Issue number three, and I know they can't help this just yet, is that they are obviously expecting things in China to be run similar to what they've seen before, whether it's Japan, Korea, the US, etc. This is what constitutes the culture shock. I pointed this out in my post on FB because I had made this mistake the last time I was in China. I had consciously made the decision not to compare China to Japan and hold Japan as the standard, but at one point I caught myself doing that anyway, and it was definitely the cause of some of my misery. I don't mean to say that Japan is necessarily better than China, but if you're going to raise one country / culture as your ideal or your expectation for another, you're setting yourself up for disappointment because each country is different. The things you liked about one country should not matter when you've chosen to live in another, and that goes for any expectations of how things should be run. Your China experience should not be overshadowed by previous expat experiences in other countries. So, in other terms, China should be taken as China. Clean slate. Carte blanche.

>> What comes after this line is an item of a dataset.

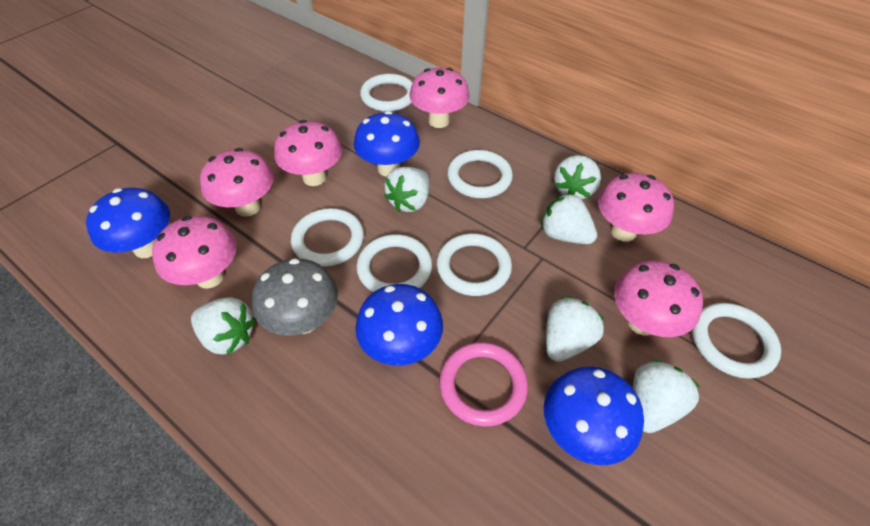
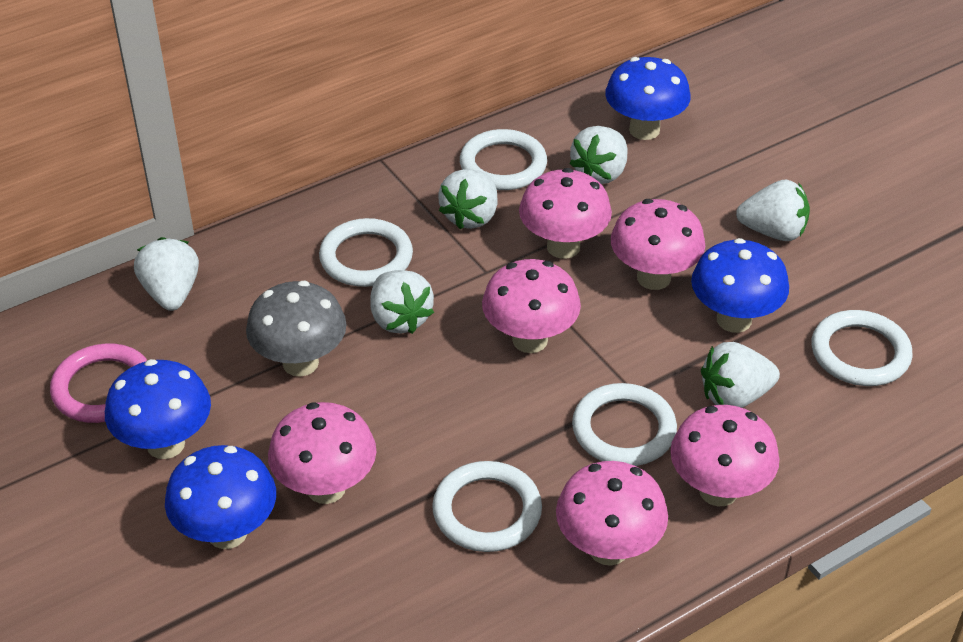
white ring: [291,208,364,267] [356,234,432,292] [360,74,413,112] [437,233,512,296] [447,150,513,198] [692,303,781,379] = 6 -> [319,218,413,287] [432,461,542,552] [460,129,547,190] [572,383,677,466] [811,310,912,386] = 5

This leads to my next issue. Carte blanche, but with eyes wide open. A lot of people who have never been to China before or perhaps only visited it seem to see it with some mysterious rosy glow in spite of many reports about what can go on over there. Sure, the news can report on some rather extreme cases, but after being in China for a year, I can say that China is one big paradox. Situations are but aren't, and things both do and don't happen. I've seen great kindness there, and yet extremely terrible things occur on a daily basis. The problem is that much of China is like the American Wild West where the capital is far away and laws easily become suggestions. Imagine trying to find a job in an environment like this by yourself without the aid of connections or at least boots on the ground. You can do very well and find your dream job, but the total opposite can happen, even with the use of ESL sites.
No, I didn't say in my post everything I said above. I tried to keep everything gentle and concise, and tried to make sure I communicated my regret for what has happened. I wanted to give tips on how to cope, but I didn't think that'd be taken very well. If any of my colleagues read this, please know that the stuff I post is only meant to be informative and to help perhaps clear some misconceptions that any former expat in China would want to warn a newbie about. Like I said before, I know I don't know everything, but what I do know can prove useful to someone.